• _Problem requirements_
Leave out the images and set down the records below exactly.

── Exercise data ──

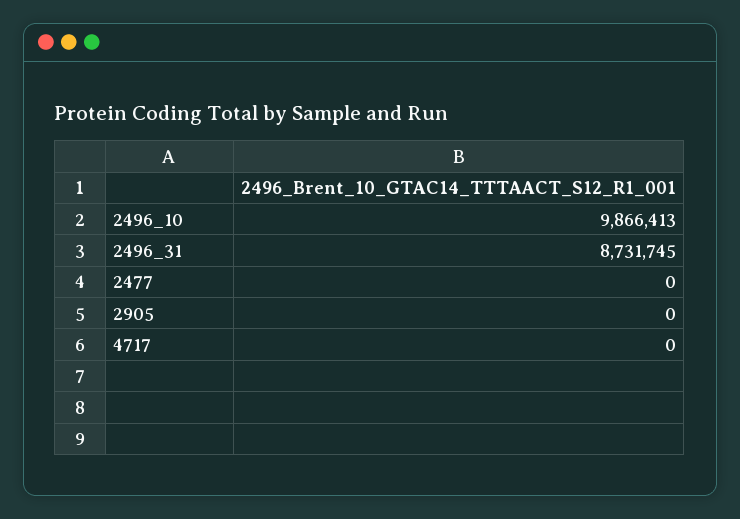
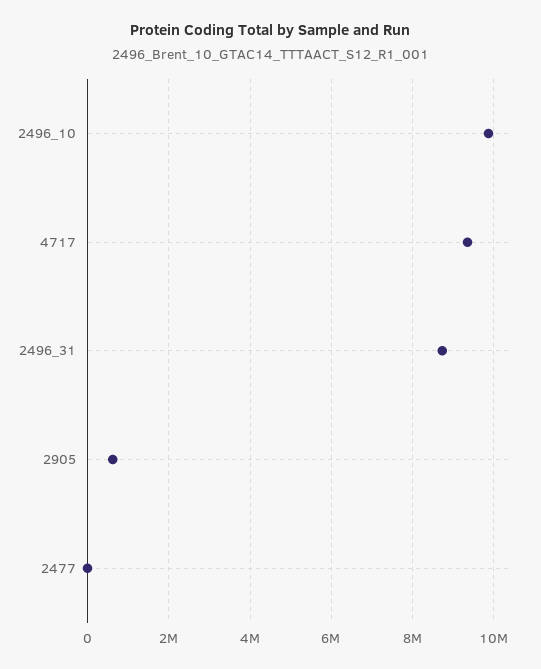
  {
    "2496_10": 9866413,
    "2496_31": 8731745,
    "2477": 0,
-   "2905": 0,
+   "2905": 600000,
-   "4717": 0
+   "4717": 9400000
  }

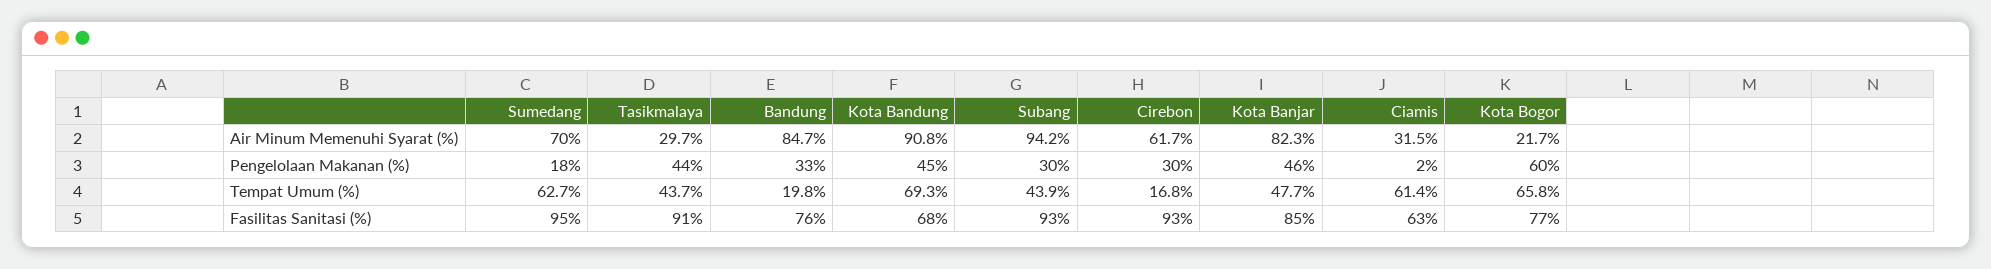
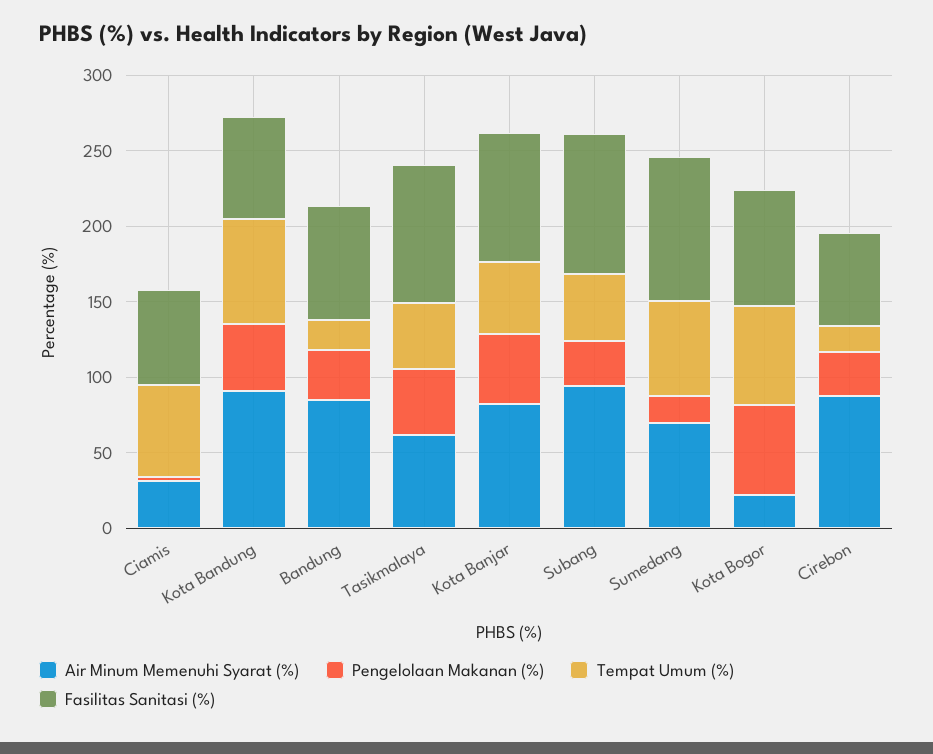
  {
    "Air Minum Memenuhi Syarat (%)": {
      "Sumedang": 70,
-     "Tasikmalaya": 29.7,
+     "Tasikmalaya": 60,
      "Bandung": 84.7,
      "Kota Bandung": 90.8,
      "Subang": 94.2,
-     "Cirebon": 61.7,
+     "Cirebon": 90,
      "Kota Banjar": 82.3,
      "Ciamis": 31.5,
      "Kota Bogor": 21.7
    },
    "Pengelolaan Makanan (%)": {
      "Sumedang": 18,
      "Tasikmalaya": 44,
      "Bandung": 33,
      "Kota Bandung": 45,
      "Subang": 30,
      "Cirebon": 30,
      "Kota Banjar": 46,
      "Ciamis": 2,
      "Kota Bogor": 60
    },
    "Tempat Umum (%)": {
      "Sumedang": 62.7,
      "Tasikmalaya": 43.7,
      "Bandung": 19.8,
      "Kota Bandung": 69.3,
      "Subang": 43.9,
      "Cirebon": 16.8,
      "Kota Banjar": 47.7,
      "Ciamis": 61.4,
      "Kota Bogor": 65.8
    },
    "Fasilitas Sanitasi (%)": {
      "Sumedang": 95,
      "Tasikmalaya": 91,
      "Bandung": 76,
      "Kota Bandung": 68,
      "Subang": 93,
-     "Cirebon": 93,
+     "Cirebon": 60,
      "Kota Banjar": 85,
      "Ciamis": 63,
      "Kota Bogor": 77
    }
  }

───

• _Task result_
  {
    "2496_10": 9866413,
    "2496_31": 8731745,
    "2477": 0,
-   "2905": 0,
+   "2905": 600000,
-   "4717": 0
+   "4717": 9400000
  }

  {
    "Air Minum Memenuhi Syarat (%)": {
      "Sumedang": 70,
-     "Tasikmalaya": 29.7,
+     "Tasikmalaya": 60,
      "Bandung": 84.7,
      "Kota Bandung": 90.8,
      "Subang": 94.2,
-     "Cirebon": 61.7,
+     "Cirebon": 90,
      "Kota Banjar": 82.3,
      "Ciamis": 31.5,
      "Kota Bogor": 21.7
    },
    "Pengelolaan Makanan (%)": {
      "Sumedang": 18,
      "Tasikmalaya": 44,
      "Bandung": 33,
      "Kota Bandung": 45,
      "Subang": 30,
      "Cirebon": 30,
      "Kota Banjar": 46,
      "Ciamis": 2,
      "Kota Bogor": 60
    },
    "Tempat Umum (%)": {
      "Sumedang": 62.7,
      "Tasikmalaya": 43.7,
      "Bandung": 19.8,
      "Kota Bandung": 69.3,
      "Subang": 43.9,
      "Cirebon": 16.8,
      "Kota Banjar": 47.7,
      "Ciamis": 61.4,
      "Kota Bogor": 65.8
    },
    "Fasilitas Sanitasi (%)": {
      "Sumedang": 95,
      "Tasikmalaya": 91,
      "Bandung": 76,
      "Kota Bandung": 68,
      "Subang": 93,
-     "Cirebon": 93,
+     "Cirebon": 60,
      "Kota Banjar": 85,
      "Ciamis": 63,
      "Kota Bogor": 77
    }
  }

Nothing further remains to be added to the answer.